調査は全国から6769件の回答を集め、うち10~20代で一人暮らしをする若者523件を分析した。生活に必要な品目を一つずつ積み上げる「マーケットバスケット方式」を採り、価格はインターネットで最低価格帯を調べたという。

想定したのは、栄養バランスや月2回程度の会食、年2~3回の旅行なども含む“ぎりぎりではない普通の暮らし”である。1か月の食費は男性で約5万円、昼食はコンビニ弁当と手作り弁当を半々にした。動画や音楽のサブスクにも月2000円を充てる想定だとした。

その結果、税・社会保険料を含めた必要額は、都市部の男性で29万978円、女性で29万8379円、地方部の男性で28万6679円、女性で29万472円となった。年額にすると、およそ340万~360万円になるという。
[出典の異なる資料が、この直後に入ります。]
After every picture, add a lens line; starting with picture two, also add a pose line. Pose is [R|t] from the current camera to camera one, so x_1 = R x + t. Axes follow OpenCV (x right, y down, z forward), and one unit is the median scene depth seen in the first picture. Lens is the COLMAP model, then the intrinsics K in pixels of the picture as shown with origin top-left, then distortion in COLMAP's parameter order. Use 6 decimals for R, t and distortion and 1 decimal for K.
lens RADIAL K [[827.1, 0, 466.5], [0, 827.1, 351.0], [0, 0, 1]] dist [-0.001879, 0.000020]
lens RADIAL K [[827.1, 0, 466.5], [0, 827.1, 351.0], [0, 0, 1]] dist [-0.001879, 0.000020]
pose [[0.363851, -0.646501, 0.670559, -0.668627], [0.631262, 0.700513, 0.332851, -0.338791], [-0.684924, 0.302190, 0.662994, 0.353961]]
一方、人事院が毎年公表する「標準生計費」(標準的な生活費の基準)は、1人世帯で月12万6330円にとどまる。中澤准教授はこの額について、調査が示した必要額を大きく下回っており「あまりにも低い水準だ」と主張。多くの費目で、調査で積み上げた費用は標準生計費の1.5~2倍以上に達したという。
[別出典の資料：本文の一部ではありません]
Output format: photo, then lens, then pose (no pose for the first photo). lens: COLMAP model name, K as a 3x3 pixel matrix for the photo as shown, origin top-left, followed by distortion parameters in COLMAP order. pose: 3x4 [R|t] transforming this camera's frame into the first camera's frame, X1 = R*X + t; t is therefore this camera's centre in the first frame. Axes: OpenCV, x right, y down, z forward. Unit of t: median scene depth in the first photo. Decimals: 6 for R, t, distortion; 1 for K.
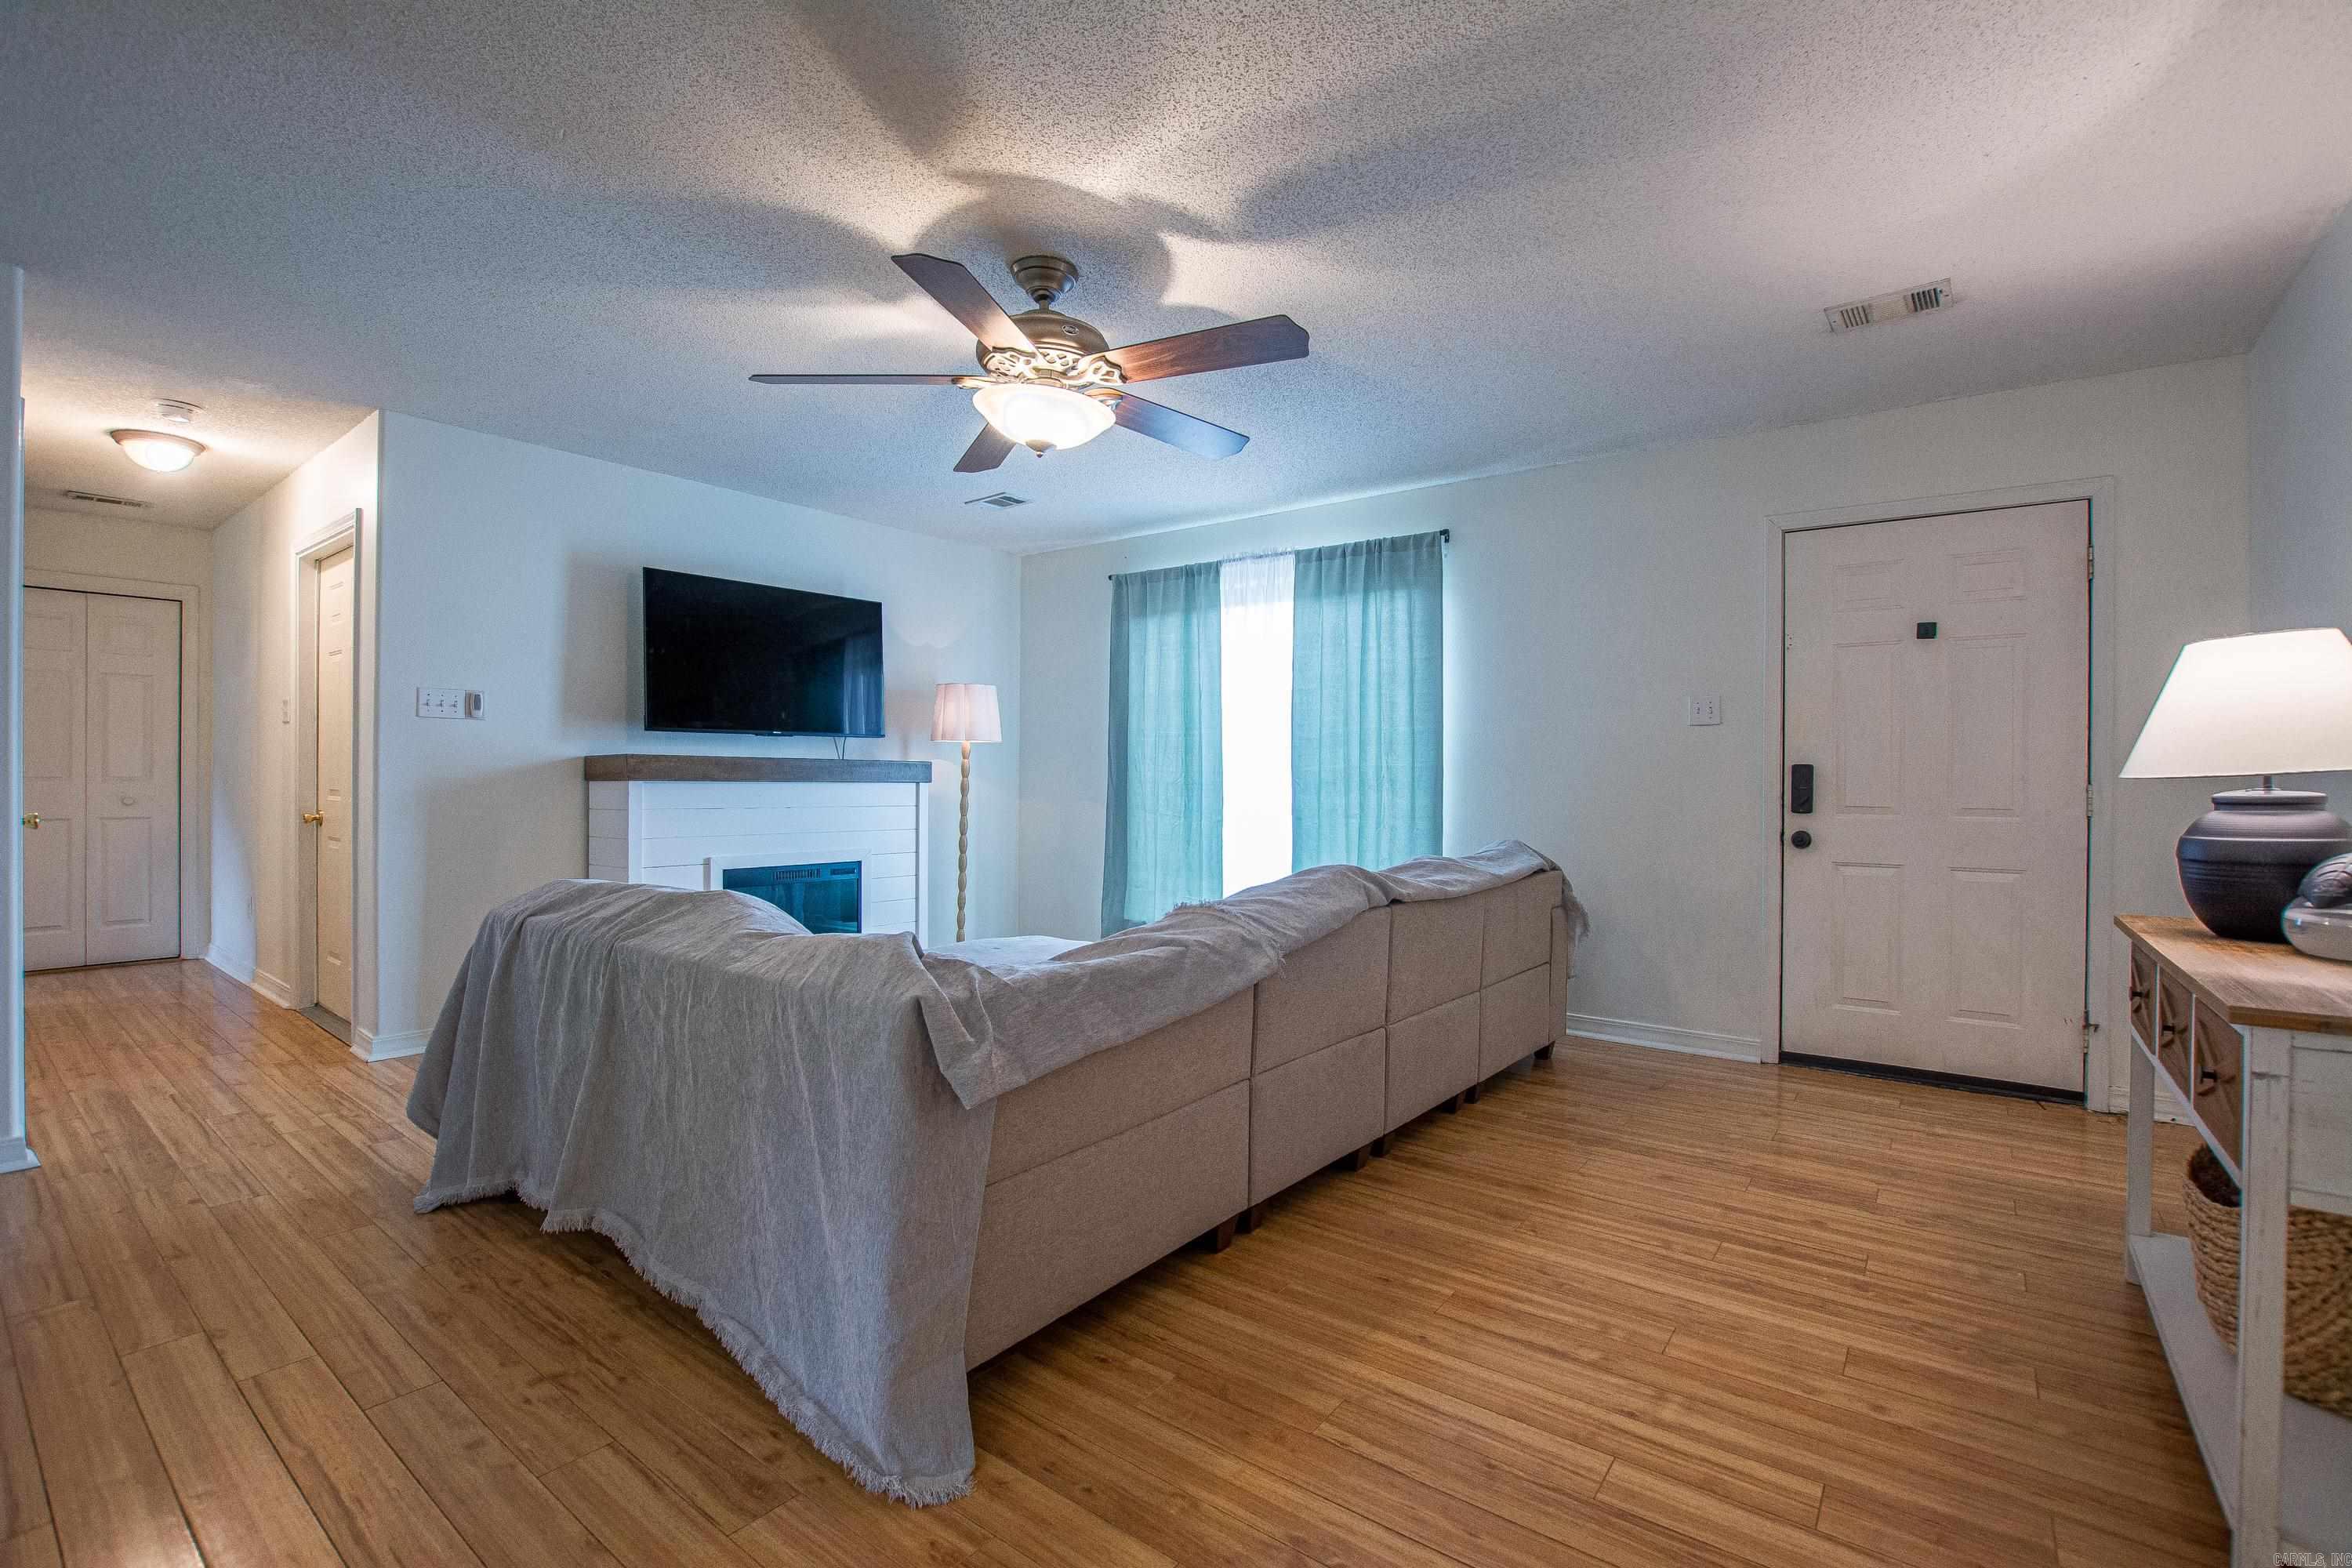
lens RADIAL K [[1036.8, 0, 1189.7], [0, 1036.8, 778.7], [0, 0, 1]] dist [-0.034372, 0.004533]
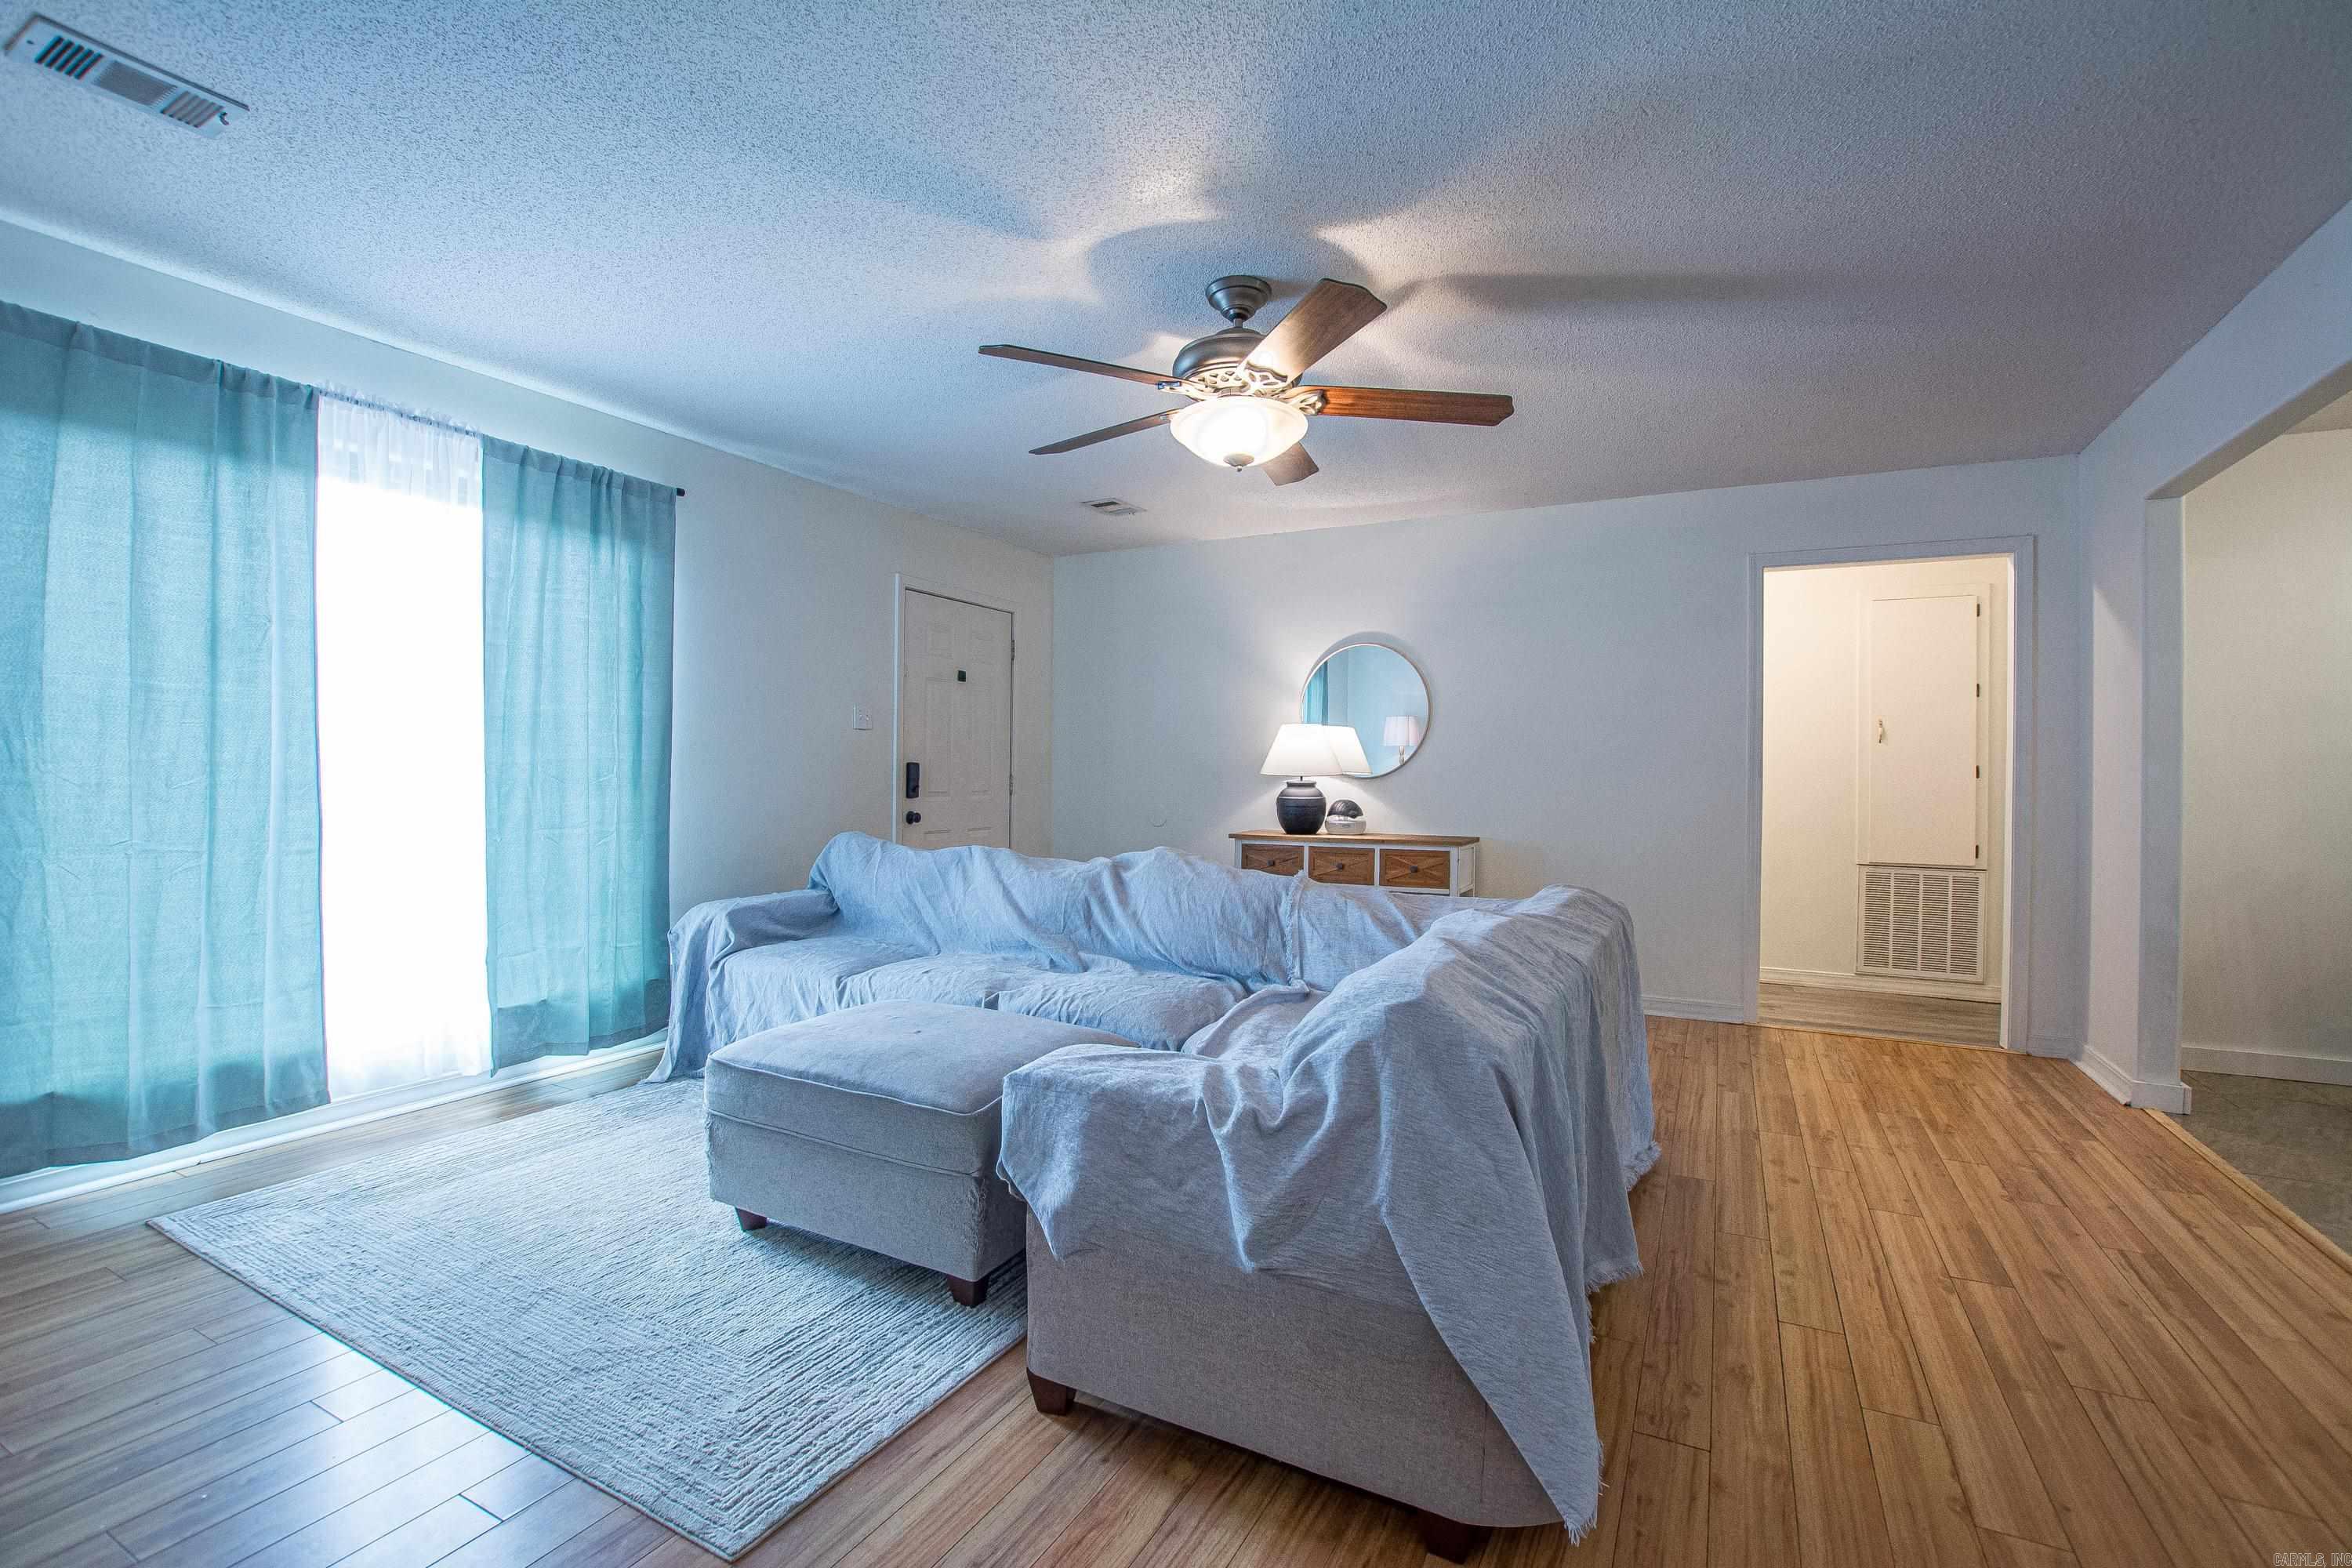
lens RADIAL K [[1036.8, 0, 1189.7], [0, 1036.8, 778.7], [0, 0, 1]] dist [-0.034372, 0.004533]
pose [[-0.166613, -0.014897, 0.985910, -0.725933], [-0.007005, 0.999879, 0.013924, -0.012403], [-0.985997, -0.004586, -0.166698, 0.765624]]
また、生計費に必要な給料を時給に換算すると約1900円が必要になるとし、「最低賃金は1900円の水準まで引き上げる必要がある」と述べた。

「最低賃金の引き上げにブレーキ、労働者に対する裏切り」

調査では、都市部と地方部で必要額にほとんど差がなかった点も注目された。中澤准教授は「地域間格差はほとんどない」とし、地域別に定められた最低賃金や、公務員の地域手当(物価などの高い地域に上乗せされる手当)は「不合理な格差だ」と主張。

都市部は住居費が高い一方で交通費を抑えられ、地方部は住居費が安い代わりに自動車関係費がかさむ。住居費と交通費の“トレードオフ”が、その背景にあるという。

自治労連の橋口剛典書記長は会見の終盤「賃金が生計費に届かないことや、将来への不安が、深刻な少子化の一因になっている」と指摘。

政府が従来掲げていた「2020年代に最低賃金全国平均1500円を達成する」との目標を2030年代へ先送りしたことを受け、「高市政権の支持率が下がりつつあるのは、経済対策を何とかしてほしいと投票した労働者の期待を裏切り、政権が最低賃金の引き上げにブレーキをかけたからだ」と訴えた。